Covenant Eyes Internet Accountability is a useful tool to make both partners’ online choices visible to a trusted Accountability Partner. Make sure this person (or people) will tell the other spouse if they see signs of trouble, and the Accountability Partner should be aware of specific boundaries that have been set.
Does this sound too intrusive? Hear what Gaither says: “If one partner is reluctant to grant complete access to the other, they suffer from a serious breakdown of trust. Again, online behavior becomes a symptom of a deeper problem. The issue undermining the couple’s trust should be discovered and removed for the marriage to thrive.”
5. Spouses set boundaries
Either partner should be able to say, “I’m not okay with that activity,” and have that statement respected and not fought.

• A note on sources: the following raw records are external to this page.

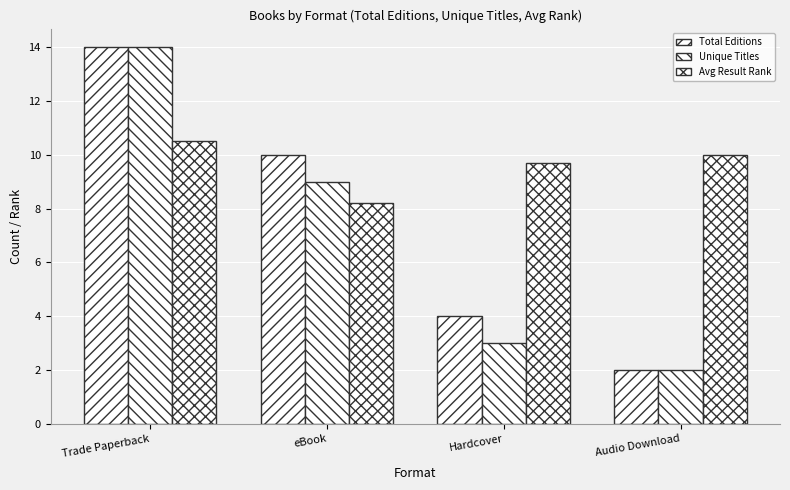

What position from the left is Trade Paperback?

1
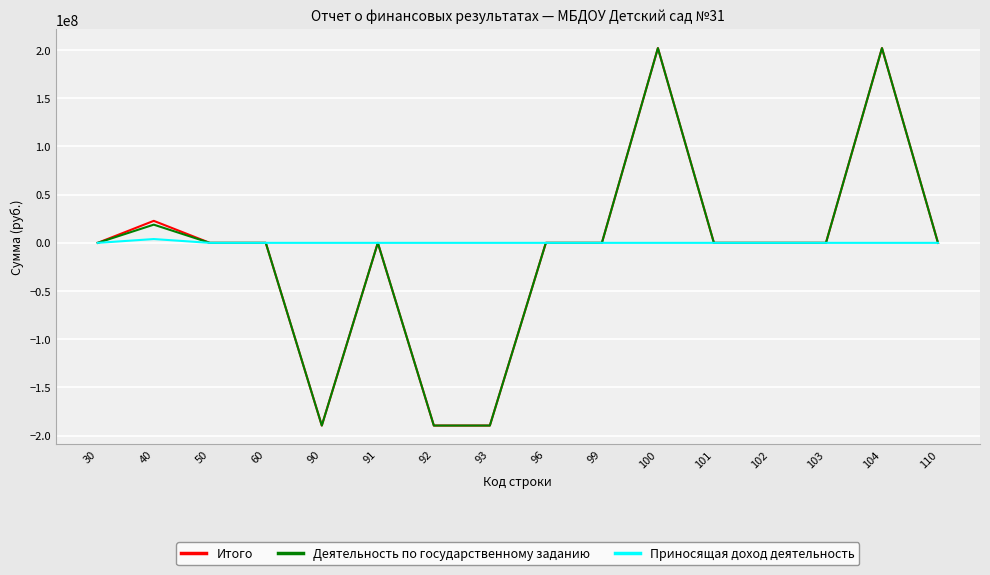

The Деятельность по государственному заданию series shows 0.0 at 60. True or false?

True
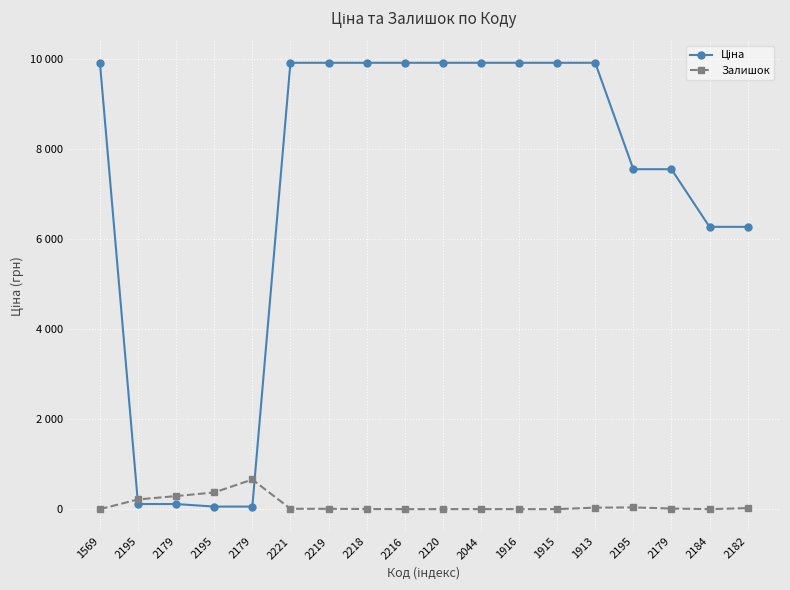

The Залишок series shows 0.0 at 1915. True or false?

True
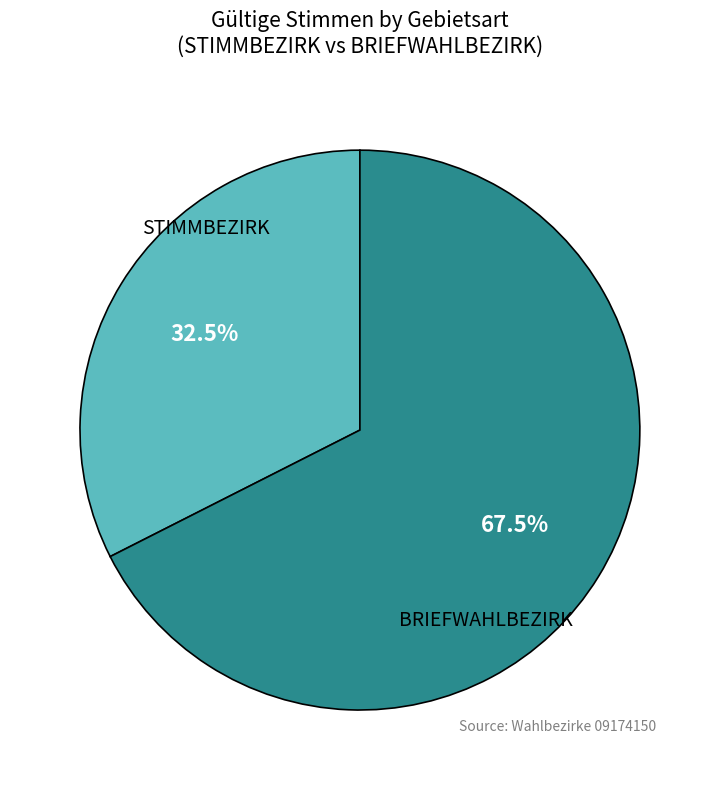

Rank the categories by value from lowest to highest.

STIMMBEZIRK, BRIEFWAHLBEZIRK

A wife may think it’s not a temptation for her to be Facebook friends with her high school boyfriend, but if her husband is uncomfortable, it is a problematic issue for the marriage. One spouse may see danger ahead that the other does not. Even if a spouse is overly sensitive, protecting shared intimacy and trust should be the bottom line.
What boundaries might be set within a relationship?
- Unfriend and block anyone who is a temptation. Old flames are likely to fall into this category.
- Move a computer so that the screen is visible to both partners.
- Chat and browser windows should not be minimized when a spouse walks by. Other than surprises planned for one’s partner, such as gifts, all online activity should be open to a spouse.
- Many people are tempted when chatting online late at night, when their spouse is not home, or after several hours of surfing the Internet. Consider setting time limitations on Internet use. Covenant Eyes Filtering can create such boundaries.